電車に乗っている間、今日の事を思い出していた。
(男の子に送ってもらったの初めてだぁ…。)
まぁ、初めてが神田くんっていうのがちょっと微妙な気持ちだけど。
最初はちょっとムカついたけど、話してみると、面白いし意外と?紳士的な人みたい。
「楽しかったなぁ…。」
またあのケーキ屋行きたいな、とか次はモンブランだ!とか考えてると、カバンの中の携帯が震えた。
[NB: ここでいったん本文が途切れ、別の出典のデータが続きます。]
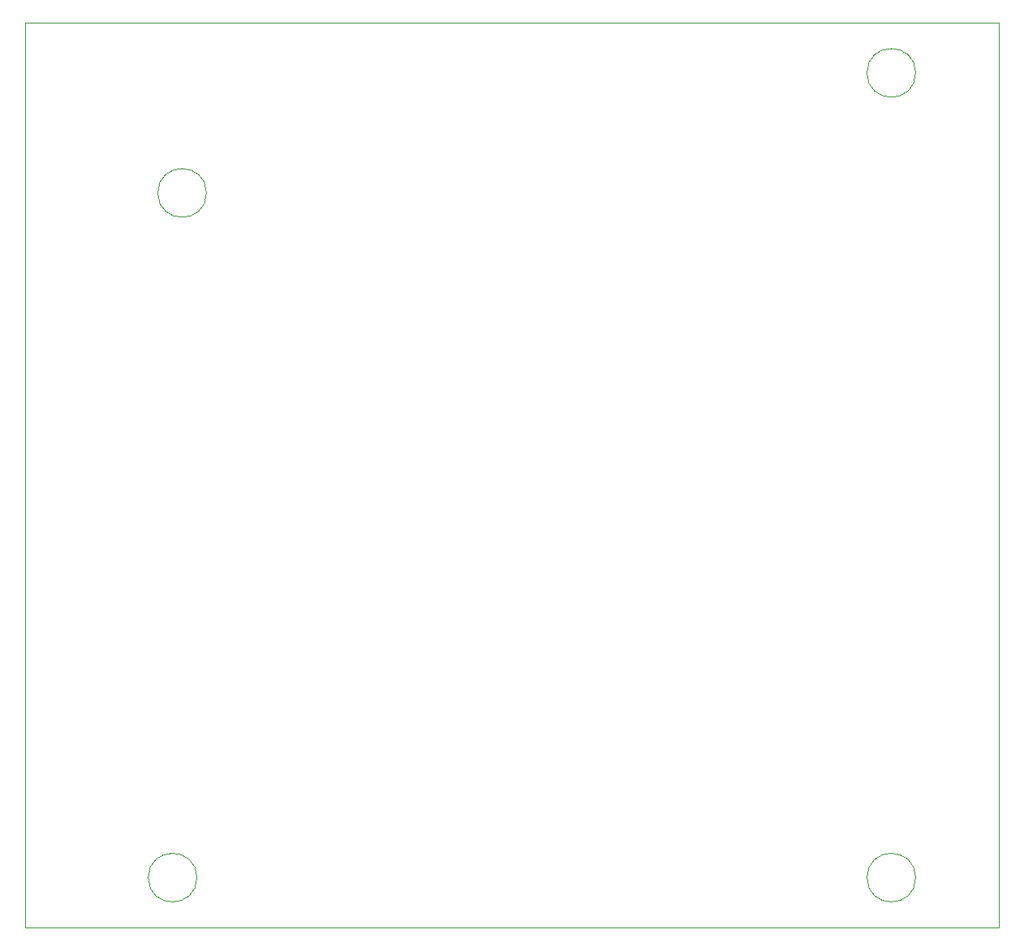
<source format=gbr>
%TF.GenerationSoftware,KiCad,Pcbnew,8.0.5*%
%TF.CreationDate,2024-11-19T23:46:25+01:00*%
%TF.ProjectId,esp32-with-gsm,65737033-322d-4776-9974-682d67736d2e,rev?*%
%TF.SameCoordinates,Original*%
%TF.FileFunction,Profile,NP*%
%FSLAX46Y46*%
G04 Gerber Fmt 4.6, Leading zero omitted, Abs format (unit mm)*
G04 Created by KiCad (PCBNEW 8.0.5) date 2024-11-19 23:46:25*
%MOMM*%
%LPD*%
G01*
G04 APERTURE LIST*
%TA.AperFunction,Profile*%
%ADD10C,0.100000*%
%TD*%
G04 APERTURE END LIST*
D10*
X191540000Y-55460000D02*
G75*
G02*
X186460000Y-55460000I-2540000J0D01*
G01*
X186460000Y-55460000D02*
G75*
G02*
X191540000Y-55460000I2540000J0D01*
G01*
X191540000Y-139500000D02*
G75*
G02*
X186460000Y-139500000I-2540000J0D01*
G01*
X186460000Y-139500000D02*
G75*
G02*
X191540000Y-139500000I2540000J0D01*
G01*
X116540000Y-139500000D02*
G75*
G02*
X111460000Y-139500000I-2540000J0D01*
G01*
X111460000Y-139500000D02*
G75*
G02*
X116540000Y-139500000I2540000J0D01*
G01*
X117540000Y-68000000D02*
G75*
G02*
X112460000Y-68000000I-2540000J0D01*
G01*
X112460000Y-68000000D02*
G75*
G02*
X117540000Y-68000000I2540000J0D01*
G01*
X98590000Y-50250000D02*
X200250000Y-50250000D01*
X200250000Y-144750000D01*
X98590000Y-144750000D01*
X98590000Y-50250000D01*
M02*

</source>
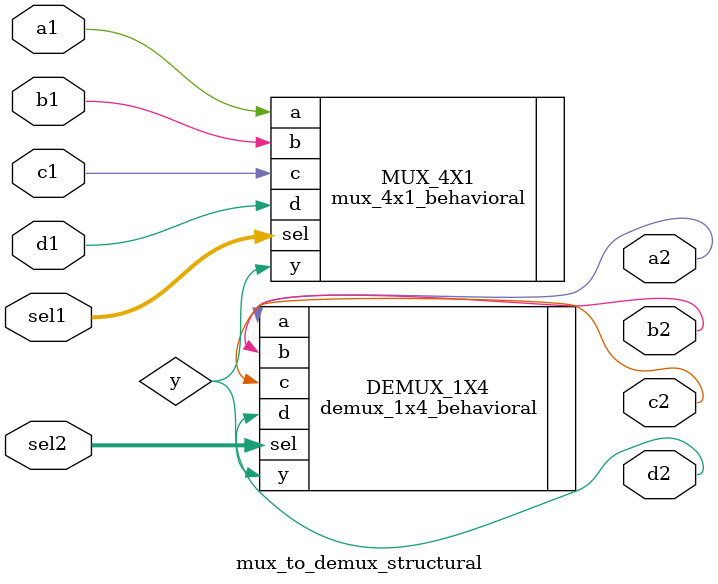
<source format=v>


module mux_to_demux_structural(
    input           a1, b1, c1, d1,      // 4 Inputs
    input           [1:0] sel1,          // Select
    input           [1:0] sel2,          // Select
    output          a2, b2, c2, d2);     // 4 Outputs

    wire  y;

    // 4x1 MULTIPLEXER
    mux_4x1_behavioral MUX_4X1 (
        .a(a1), .b(b1), .c(c1), .d(d1),
        .sel(sel1),
        .y(y)
    );

    // 1x4 DEMULTIPLEXER
    demux_1x4_behavioral DEMUX_1X4 (
        .y(y),
        .sel(sel2),
        .a(a2), .b(b2), .c(c2), .d(d2)
    );

endmodule

</source>
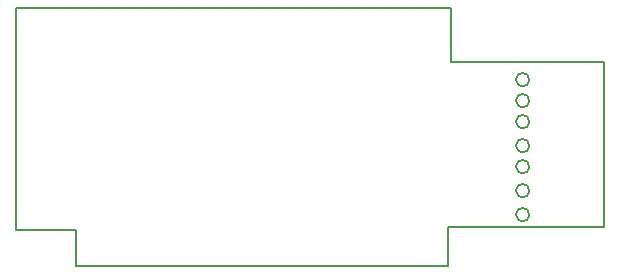
<source format=gko>
G04 #@! TF.GenerationSoftware,KiCad,Pcbnew,(5.0.0)*
G04 #@! TF.CreationDate,2018-10-17T10:54:46-04:00*
G04 #@! TF.ProjectId,Multi-PET-ROM,4D756C74692D5045542D524F4D2E6B69,rev?*
G04 #@! TF.SameCoordinates,Original*
G04 #@! TF.FileFunction,Profile,NP*
%FSLAX46Y46*%
G04 Gerber Fmt 4.6, Leading zero omitted, Abs format (unit mm)*
G04 Created by KiCad (PCBNEW (5.0.0)) date 10/17/18 10:54:46*
%MOMM*%
%LPD*%
G01*
G04 APERTURE LIST*
%ADD10C,0.150000*%
G04 APERTURE END LIST*
D10*
X156269961Y-95758000D02*
G75*
G03X156269961Y-95758000I-567961J0D01*
G01*
X156269961Y-93726000D02*
G75*
G03X156269961Y-93726000I-567961J0D01*
G01*
X156269961Y-84328000D02*
G75*
G03X156269961Y-84328000I-567961J0D01*
G01*
X156269961Y-91694000D02*
G75*
G03X156269961Y-91694000I-567961J0D01*
G01*
X156269961Y-89916000D02*
G75*
G03X156269961Y-89916000I-567961J0D01*
G01*
X156269961Y-87884000D02*
G75*
G03X156269961Y-87884000I-567961J0D01*
G01*
X156269961Y-86106000D02*
G75*
G03X156269961Y-86106000I-567961J0D01*
G01*
X162560000Y-96774000D02*
X162560000Y-82804000D01*
X149606000Y-82804000D02*
X149606000Y-78232000D01*
X117856000Y-97028000D02*
X112776000Y-97028000D01*
X117856000Y-100076000D02*
X117856000Y-97028000D01*
X149352000Y-100076000D02*
X117856000Y-100076000D01*
X149352000Y-96774000D02*
X149352000Y-100076000D01*
X162560000Y-82804000D02*
X149606000Y-82804000D01*
X112776000Y-78232000D02*
X112776000Y-97028000D01*
X149606000Y-78232000D02*
X112776000Y-78232000D01*
X162560000Y-96774000D02*
X149352000Y-96774000D01*
M02*

</source>
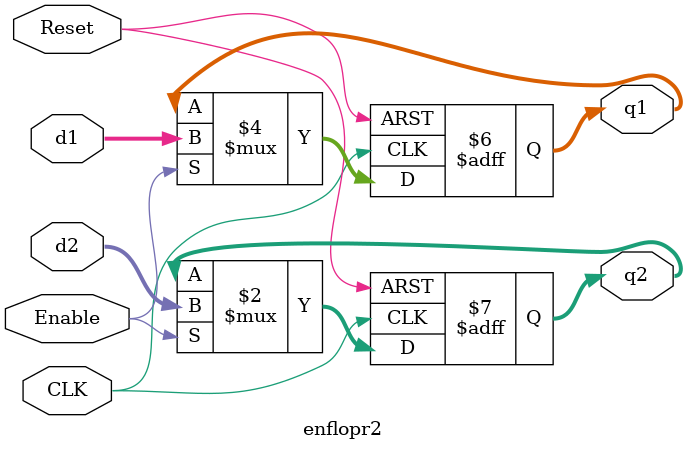
<source format=sv>
module enflopr2 #(parameter WIDTH = 32)
                 (input  logic CLK, Reset, Enable,
                  input  logic [WIDTH-1:0] d1, d2,
                  output logic [WIDTH-1:0] q1, q2
                  );
                  
always_ff @(posedge CLK, posedge Reset)
    if(Reset)
        begin
            q1 <= 0; q2 <= 0;
        end
    else if(Enable)
        begin
            q1 <= d1; q2 <= d2;
        end
endmodule

</source>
急いで携帯を開くと、画面には“千香”と表示されていた。
「もしもし?千香ー?」
ちょうど目的の駅について、電話を片手に電車を降りた。
「もしもし?ひな!どうなった?」
「え?どうなったって?何が?」
「だから!神田くんと。」
千香は呆れたように言うと、送ってもらったんでしょ、と続けた。
「うん。送ってもらったよ。」
「送ってもらったよ、じゃないよ!せっかく2人っきりにしたのにー。」
「は?!」
「気合ってたし、どうかなって思ったけどダメかぁ。」
「ダメに決まってるよ!気まずかったんだから。」
「ごめんね〜。ひな。」
「別にいいけどさぁ…。」
結局
恋とかそういう類のものは
生まれそうにないけど、
新しいタイプの人間に出会えた
嬉しさがあったから別にいいか。
「でも、神田くん本当に変わってたね。」
「でしょ。振り回されっぱなしだよー。」
「1人でスイーツ食べるって、なかなか勇気がいると思うし。」
「男の子だしね。」
「あっ。スイーツで思い出した。」
千香は何かを思い出した様で、電話の向こうから、ガサガサと音がした。
「あのね、今度ね。学校の近くに出来たケーキ屋でケーキのキャンペーンやるらしくて。」
「キャンペーン?!なに?!」
「えーっとね…。カップル限定のケーキがあるんだって。」
カップル…。
その言葉を聞いた瞬間、嫌な予感がした。
「あのー…。私、彼氏いない…。」
「わかってるってばぁ。あたしと隆弘と行こう?そしたら食べられるよ。」
「さ、3人で……?」
いくらスイーツの為とはいえ、カップルと一緒に出掛けられる程、私のハートは強くない。
「あー…。気まずい?」
「うーん。ちょっと、ね。」
千香は、うーん、と少し考えてからいきなり大きな声を出した。
「ど、どしたの?!」
「いい事思いついた!明日話す!じゃあね!」
千香は言いたい事だけ言うと一方的に電話を切ってしまった。
「えー…。」
少しばかり、なんだよー。と思ってしまった。
「いい事、か。」
正直、千香の言う“いい事”は
今までいい事だった事がない。
例えば、学校の掃除をサボる作戦だとか、抜け道を思いついたりだとか。
結局、掃除の作戦は失敗に終わったし、抜け道はガタガタの道を歩かされた。
だけど、千香といると先生に怒られたって、ガタガタの道だって楽しくてしょうがなかった。
「今回は期待してみよっかな。」
少しウキウキ気味に家へ帰った。
―次の日…
「千香ー。いい事ってなによ。」
学校に着くなり、1番に千香の元へ向かった。
「今度こそいい事だよー?」
「本当に?」
「絶対!自信あるから。」
千香は机の上に昨日言っていたチラシをバンッと置いた。